The fence was graffiti-free, but sported several different shades of brown and red where graffiti had been covered up. The landlord at Gilroy Apartments, across the street, has been diligent about covering up vandalism and trimming weeds along the fence, but it needed more of a make-over, said Angela Locke-Paddon, a community service officer with the Gilroy Police Department in charge of graffiti abatement.

Locke-Paddon called Lanier, 11, because he’s already volunteered to paint two fences, including one across the street from his school yard. Lanier, his mother, Jennifer, younger sister McKenzie, 10, and friends Michael and Kathryn McGill, 12 and 10, set out Monday to paint at least half of the fence that stretches down the block.

“It’s fun to just hang out with your friends, and paint fences,” Michael McGill said.

“It’s good to paint the whole fence to make the neighborhood look nicer, too,” Andrew Lanier said.
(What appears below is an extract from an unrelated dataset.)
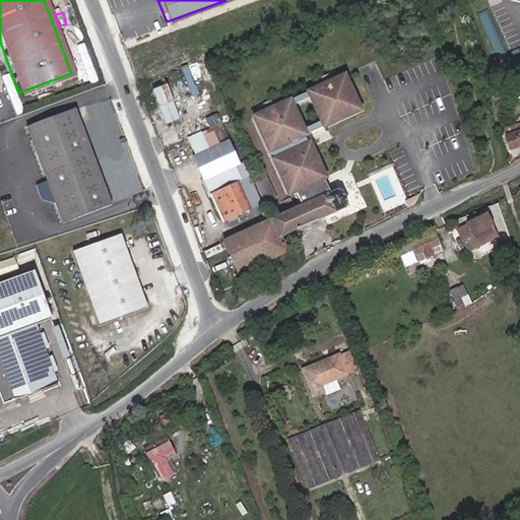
[(362,77),(371,73),(367,65),(358,69),(362,77)]
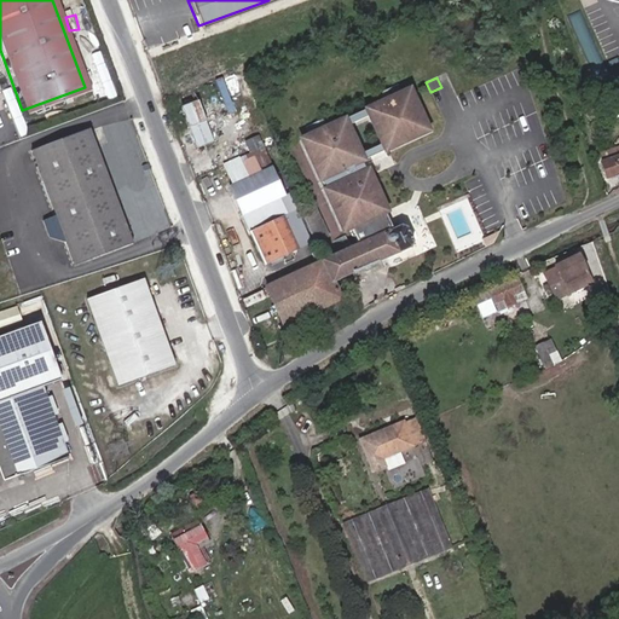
[(429,126),(426,116),(428,115),(423,104),(421,105),(417,97),(420,96),(417,90),(350,119),(352,125),(376,114),(379,119),(381,117),(385,127),(382,128),(387,139),(389,138),(391,142),(364,154),(366,160),(434,131),(432,125),(429,126)]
After he successfully covered the fence near Saint Mary, Lanier had no problem finding other students to volunteer for more jobs.

“They’re all excited,” Jennifer Lanier said. “They think it’s really fun to paint the fence.”

The students also collect service hours for which they will receive recognition at the end of the school year.

As part of GPD’s Wipe-Out Watch – volunteers who cover graffiti in various parts of the city – the students receive donated paint and florescent vests to wear, and provide their own brushes and rollers. The 10 gallons they were using Monday was donated by Orchard Supply Hardware, Lowe’s, or Home Depot. Extras of miscellaneous paint samples are combined to create a chocolate brown color that can easily cover graffiti or cover-ups, and makes it more difficult to vandalize again, Locke-Paddon said.

“You just get a good feeling because you’re helping out. And it gets you out of the house,” Andrew Lanier said. “Hopefully, we can get some more (fences) over the summer.”